Interesting that not a single charity appears in Glassdoor’s Best Places to Work. Charities, which by default are purpose and values driven and generally offer good work-life balance, need to pay more attention to career progression and pay & benefits, which are rated significantly lower vs. the private sector.

As for myself, I’ve never been happier, echoing a well-known fact that self-employed people are most satisfied. In employment, I was the happiest at the Guardian, which offered the best of two worlds: great values & culture together with good pay and career progression. As for Senior Management, here is an anecdote for you. I remember washing my hands in the Guardian’s toilets, when then CEO Carolyn McCall asked me why I sighed and if she could help. I said it was a minor concern, not to worry, it’s just annoying how environmentally-unfriendly were all those paper towels. McCall said to consider them gone. They were gone.

Consumers of the future demand purposeful brands

In the future, the most successful brands will be those that make the most positive contribution to society beyond just providing good services and products.

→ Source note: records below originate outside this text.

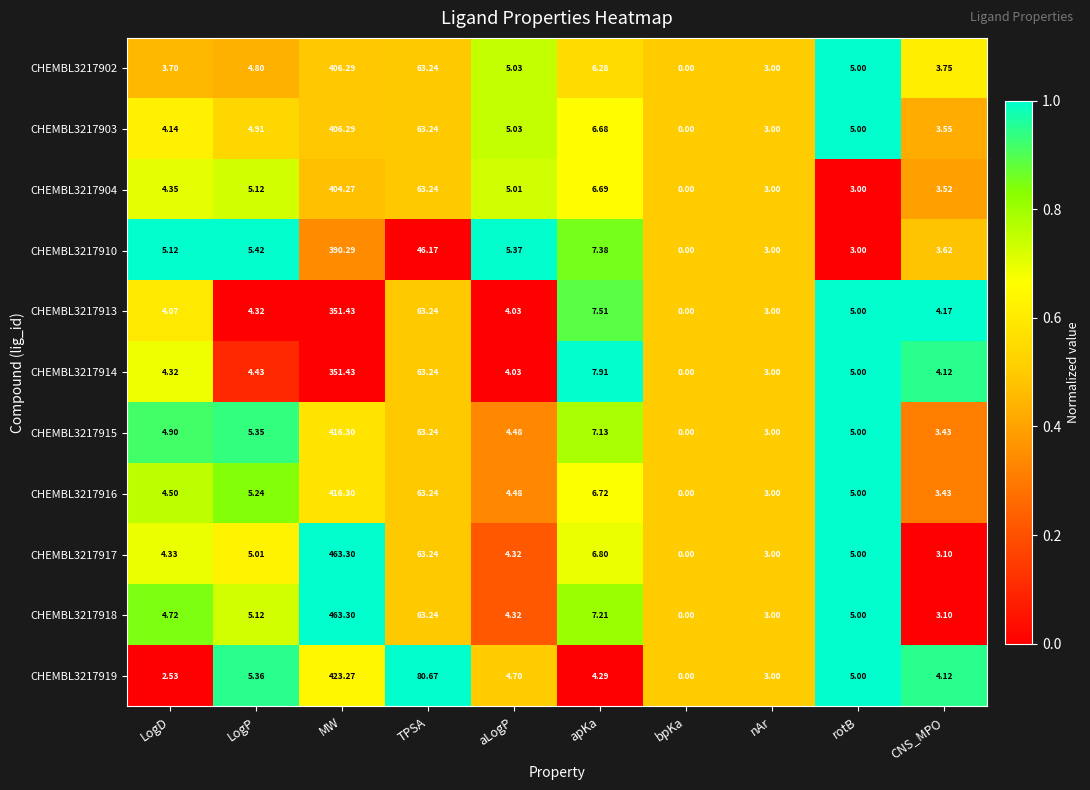

Which category has the highest value across all series?

MW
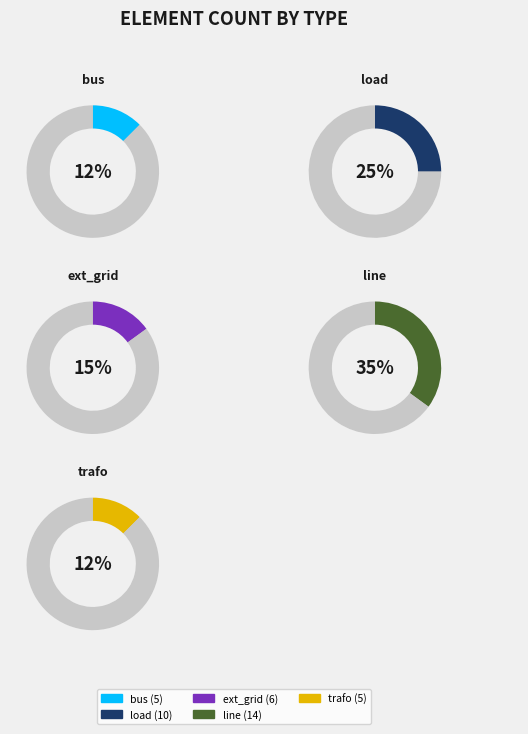

What is the smallest slice in the pie chart?

bus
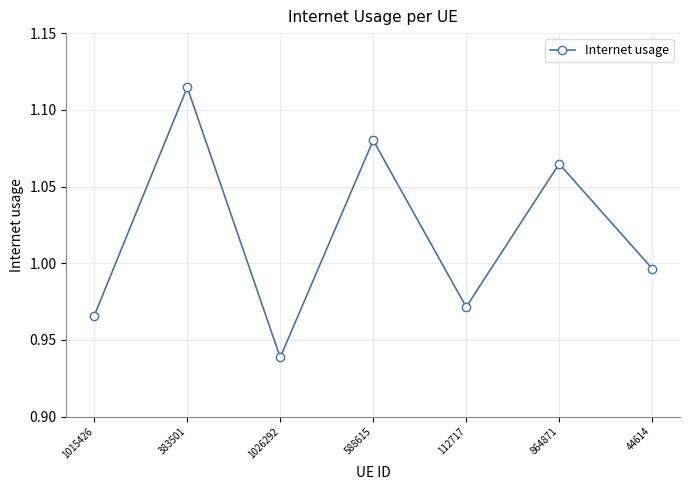

At which category does the chart reach its minimum across all series?

1026292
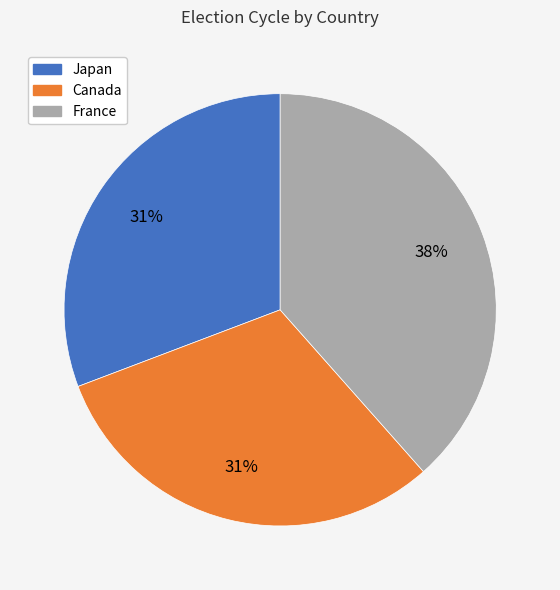

To the nearest percent, what percentage of the pie is Japan?

31%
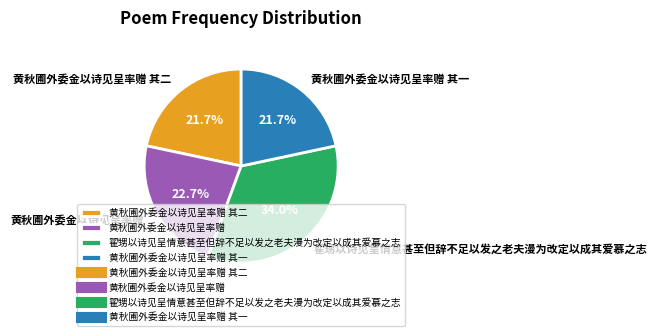

Is there a majority slice in this chart?

No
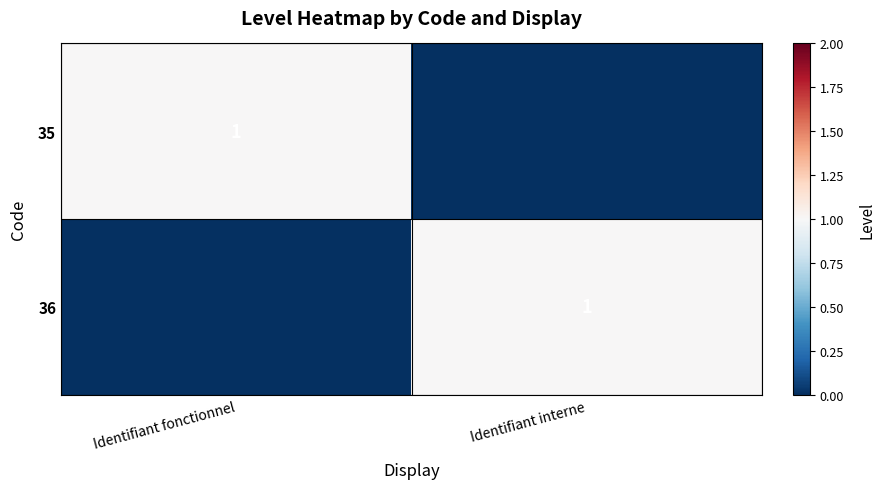

True or false: 35 has a value of 1 at Identifiant fonctionnel.

True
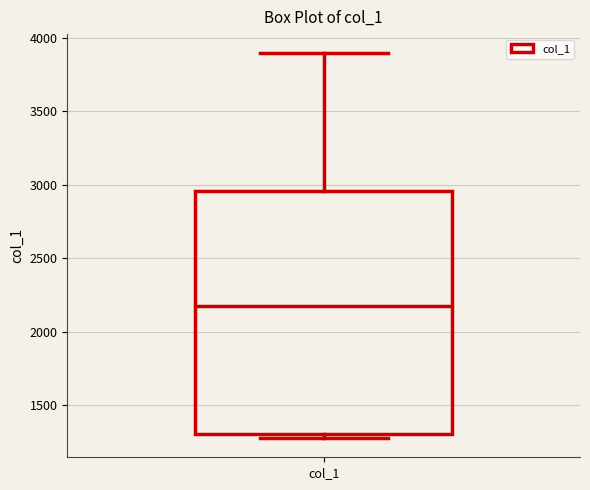

Read this box plot against the y-axis: the position of the median line, the range covered by the box, and the ends of both whiskers. The values are not printed on the chart, so give them approximately, as read against the axis.

median 2200, box 1300 to 2950, whiskers 1300 (just below the box's lower edge) to 3900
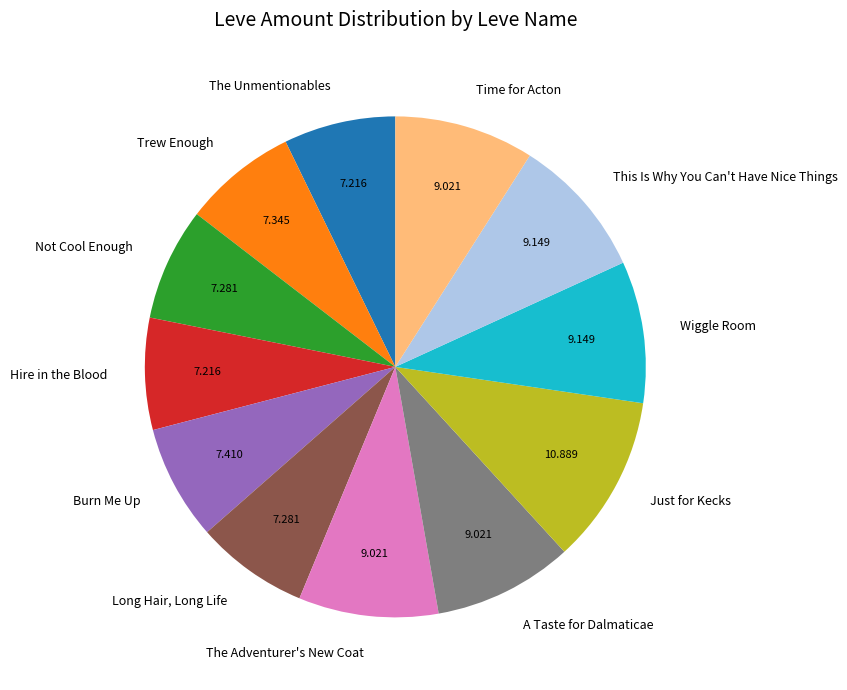

Which category has the biggest portion of the pie?

Just for Kecks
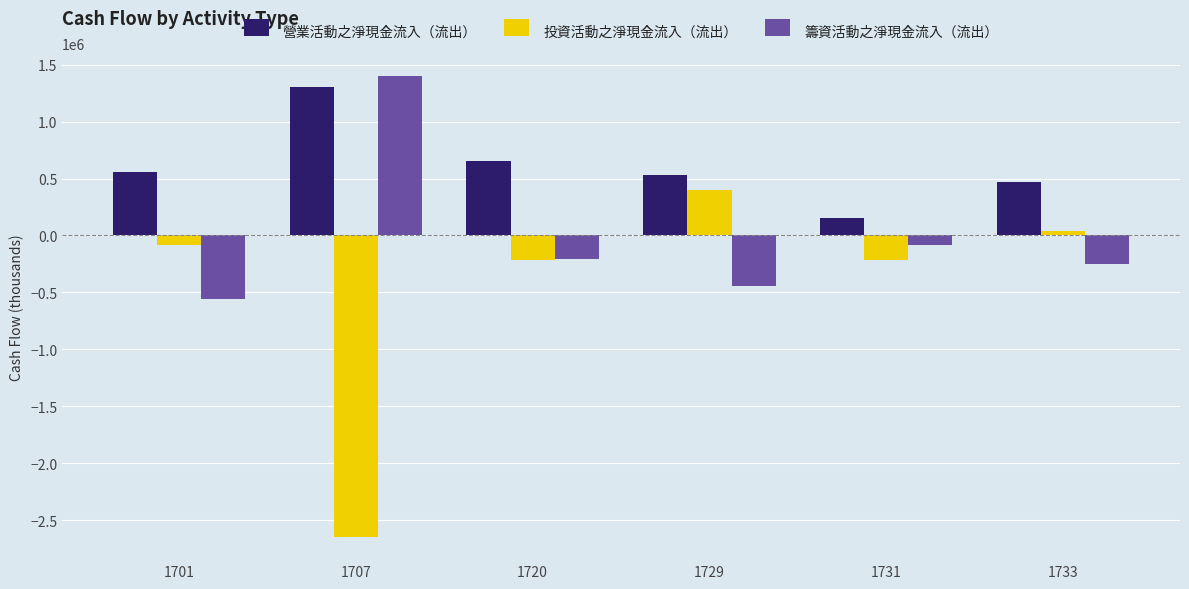

What is the average value of the 籌資活動之淨現金流入（流出） series?

-22972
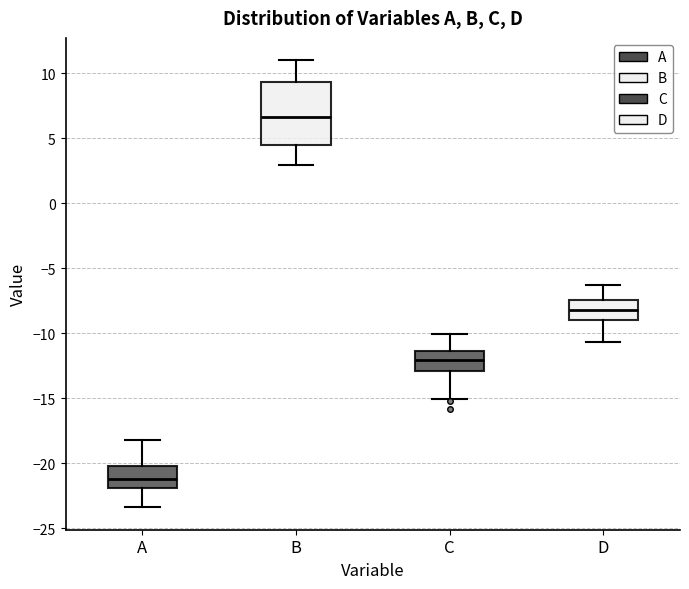

Where does the upper whisker of the box for B end on the y-axis? The values are not printed on the chart, so give them approximately, as read against the axis.

11.0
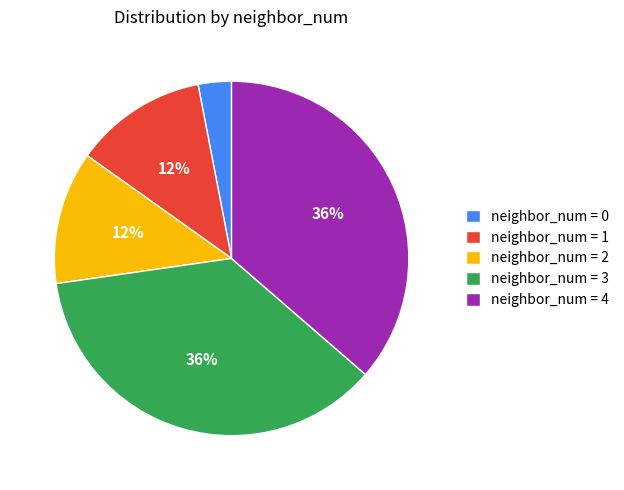

To the nearest percent, what is the difference between the largest and smallest slice percentages?

33%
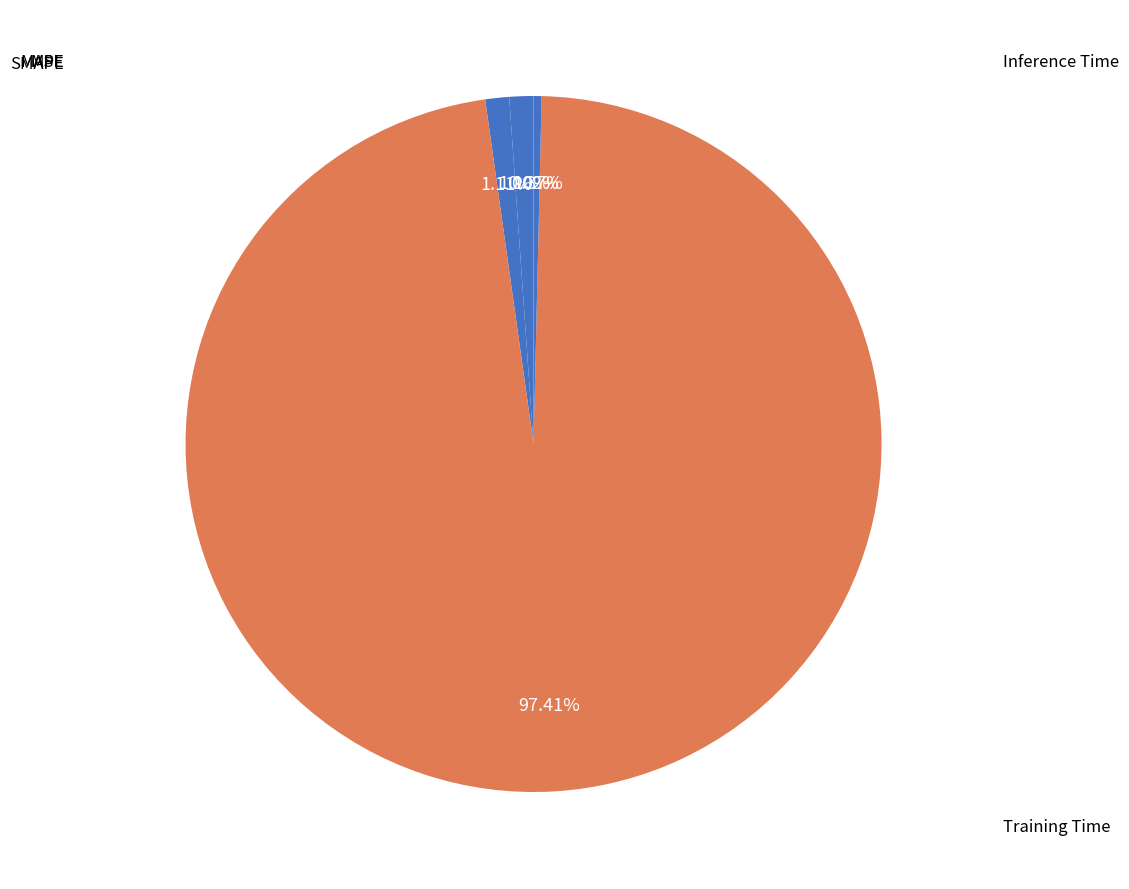

Count the number of slices in the pie.

5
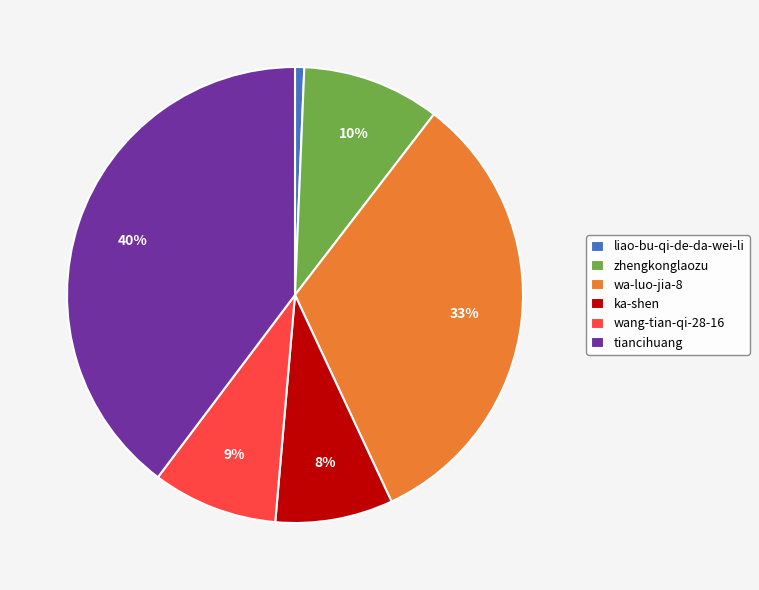

True or false: zhengkonglaozu accounts for 16% of the total.

False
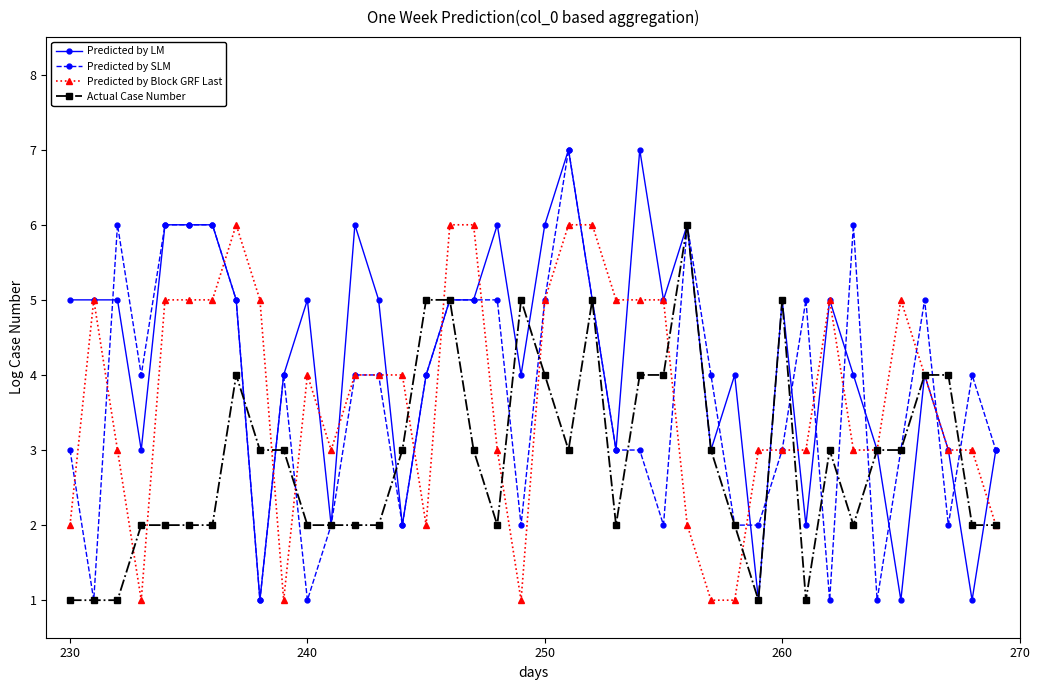

Reading left to right, what are all the values shown in this chart?

Predicted by LM: 5	5	5	3	6	6	6	5	1	4	5	2	6	5	2	4	5	5	6	4	6	7	5	3	7	5	6	3	4	1	5	2	5	4	3	1	4	3	1	3
Predicted by SLM: 3	1	6	4	6	6	6	5	1	4	1	2	4	4	2	4	5	5	5	2	5	7	5	3	3	2	6	4	2	2	3	5	1	6	1	3	5	2	4	3
Predicted by Block GRF Last: 2	5	3	1	5	5	5	6	5	1	4	3	4	4	4	2	6	6	3	1	5	6	6	5	5	5	2	1	1	3	3	3	5	3	3	5	4	3	3	2
Actual Case Number: 1	1	1	2	2	2	2	4	3	3	2	2	2	2	3	5	5	3	2	5	4	3	5	2	4	4	6	3	2	1	5	1	3	2	3	3	4	4	2	2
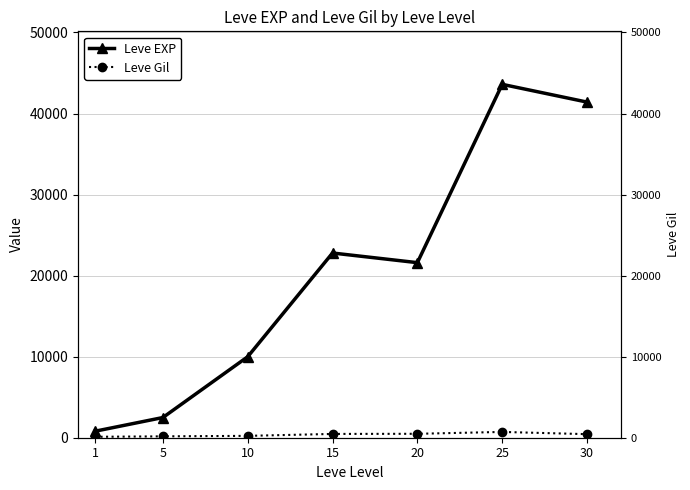

Reading left to right, transcribe all the data shown in this chart.

Leve EXP: 800	2490	9990	22790	21600	43600	41410
Leve Gil: 113	169	230	468	485	715	440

68% of world’s consumers agree, according to Ipsos Global Trends Survey. The percentage of people that think that purposeful brand will be the most successful in the future, is higher in the fastest growing economies, where issues of sustainability and employment rights have a higher profile and urgency than in well-established economies of the past.

Younger people also want to purchase from and work for companies with strong values and ethics.

Earlier I wrote that quality, price and emotive advertising were no longer enough, in order to future-proof themselves brands needed innovation and purpose.  And it’s obvious that consumers of the future care about brand purpose whilst young companies (Tesla, Patagonia, Lyft, Toms) built purpose into their DNA.